Гнездись скорее, белый гусь!
Заря в любом оконце.
Ушла зимы студеной грусть,
И пригревает солнце.
Вон пчелы над цветком гудят.
Стреми ж полет высокий —
Пусть желтый выводок гусят
— Весна! — галдит в осоке…
Итак, утиная песня обрела вторую строфу, похоже, что она выросла вместе с луговыми травами.
А небо все такое же ясное и высокое. Ни единого облачка, предвестника грозы. Но грозы порою разыгрываются и на земле, да, да, товарищи, на земле. Сперва они дают о себе знать легким посвистом в спицах бухгалтерского велосипеда, который мешается с прерывистым дыханием, характерным при нарушениях кровообращения. Потом как бы грохочет дальний гром: бухгалтер Бойхлер спрыгнул с велосипеда. Косцы поднимают головы: телится корова? Поросится свинья? Или где-то вспыхнул пожар?
Напыщенно-кислый Бойхлер не отвечает на шутки. Он шагает по утиной песне.
— Председателя немедленно требуют в правление. Приехал Краусхар из района. И Симсон там.
Председатель не выказывает особого восторга.
— Если Краусхару чего надо, пусть сам идет сюда.
Бойхлер носовым платком вытирает пот под рубахой.
— Я так ему и передам — на твою ответственность.
Спустя полчаса является совсем уже рассвирепевший Бойхлер. Этот чертов председатель хочет вогнать его в гроб! Краусхару надо немедленно переговорить с ним. Речь идет о новом сарае для уток.
Оле швыряет вилы на землю, так что зубья трещат.
— Что же мы, по-ихнему, холуи и засранцы?
Он садится на мотоцикл и включает мотор. Синий дым из выхлопной трубы застилает луг. Герман Вейхельт молится, зажимая уши.
— Боже праведный, отпусти твоему заместителю этот грех!
А Эмма Дюрр, приметливая курочка, подталкивает локтем поющую Мертке.
— Сарай для уток — разве это не тебя касается?
Когда один человек хочет обратить в свою веру или совратить другого, он говорит. Атмосфера сгущается. Словесная туча застилает горизонт. Порою вдруг вылетит зажигательное словцо, и туча разорвется, и в голове у слушателя запылает пожар.
Так было и в тот раз, когда Фрида Симсон накачивала Краусхара: «Оле, Оле, Оле, Оле…»
Уши у Краусхара были заложены, но вот в них проникло зажигательное слово — утки.
Краусхар совсем недавно соорудил для уток птицеферму, прицеферму районного значения, и сделал это не по собственной прихоти и не со скуки. Мыслимое ли дело при его многочисленных обязанностях добровольно взвалить на себя такую ответственность! Просто Краусхар получил директиву: переходите на птицу, с говядиной туго. Очень толковая директива.

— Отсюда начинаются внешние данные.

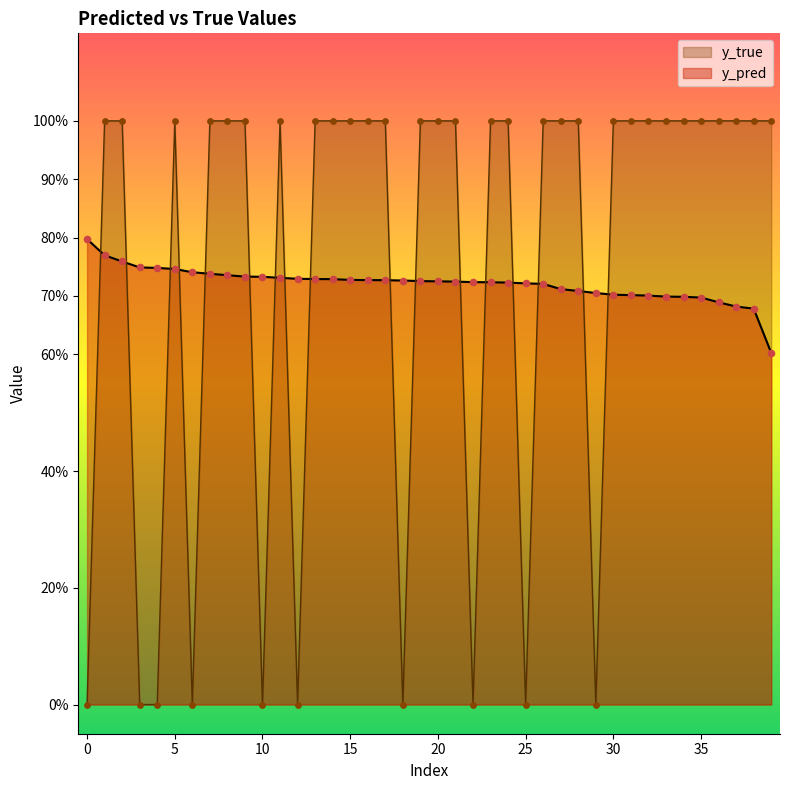

Which series reaches the maximum Y coordinate?

y_true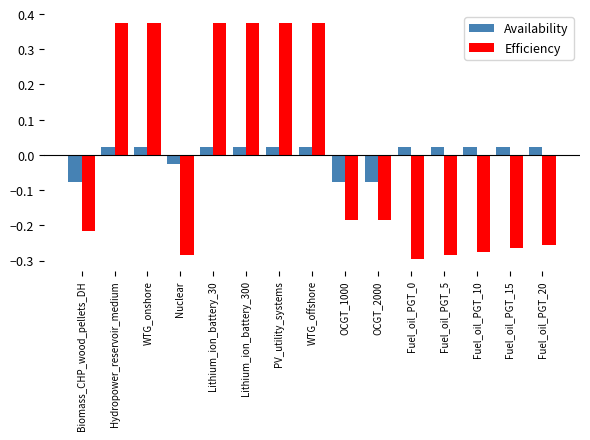

How many bars are there in each group?

2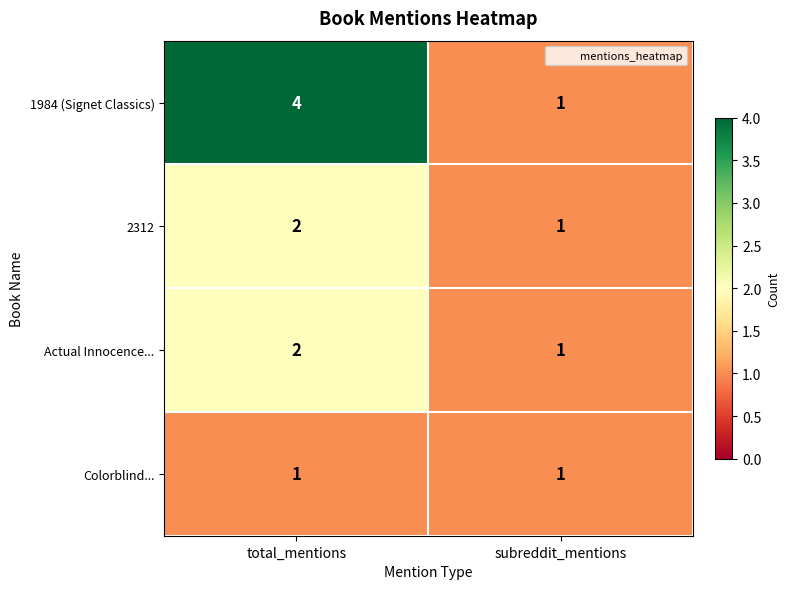

Reading left to right, list all the values displayed in this chart.

1984 (Signet Classics): total_mentions=4	subreddit_mentions=1
2312: total_mentions=2	subreddit_mentions=1
Actual Innocence...: total_mentions=2	subreddit_mentions=1
Colorblind...: total_mentions=1	subreddit_mentions=1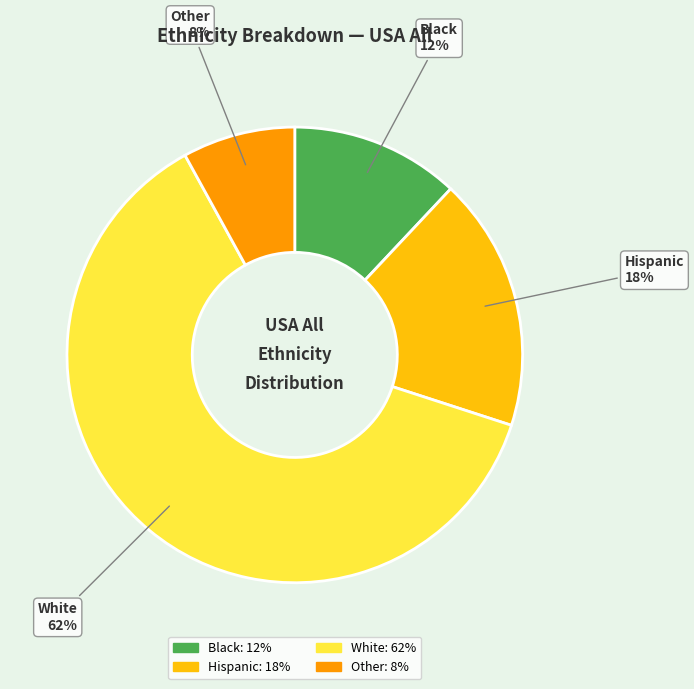

Is Hispanic the majority of the pie?

No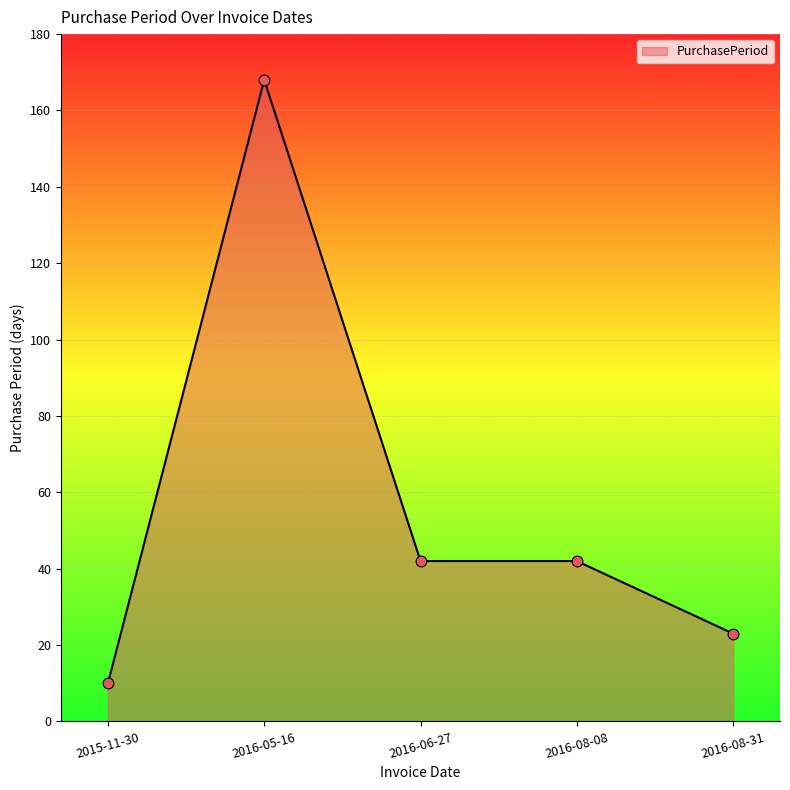

Which has a higher value, 2016-08-08 or 2016-05-16?

2016-05-16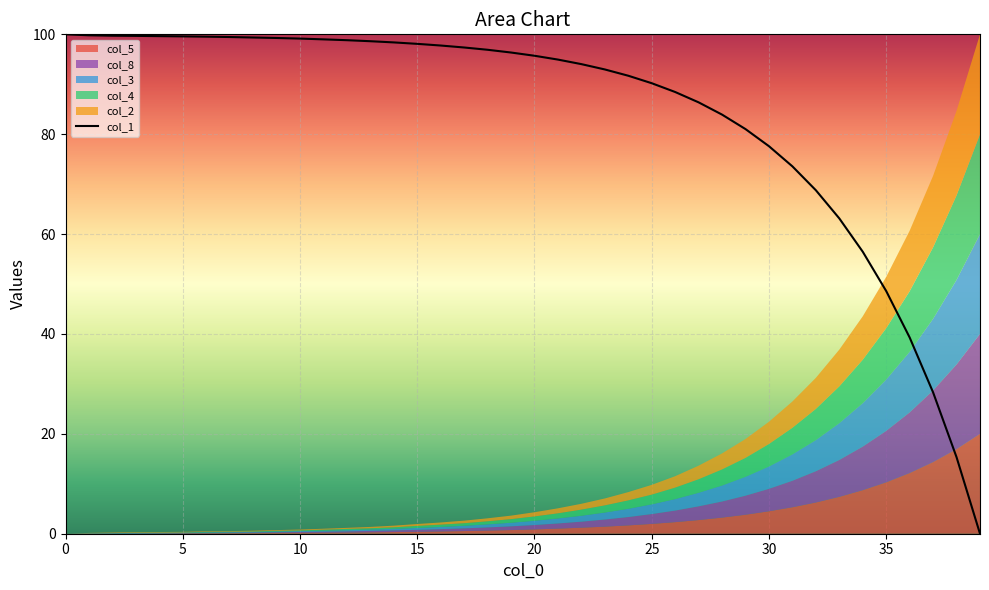

At which label is the value closest to 50?

35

Краусхар вызвал к себе бывшего сослуживца Шульца, страстного голубятника.
— Нам нужна птицеферма.
— А корма у вас есть?
— Ферма нужна, ясно?
Сперва у Шульца как бы заложило уши. Но потом сорвалось зажигательное слово — мастак.
— В утках ты мастак! — сказал Краусхар.
Шульц все еще сомневался, потому что у него никогда не бывало на руках больше двадцати уток.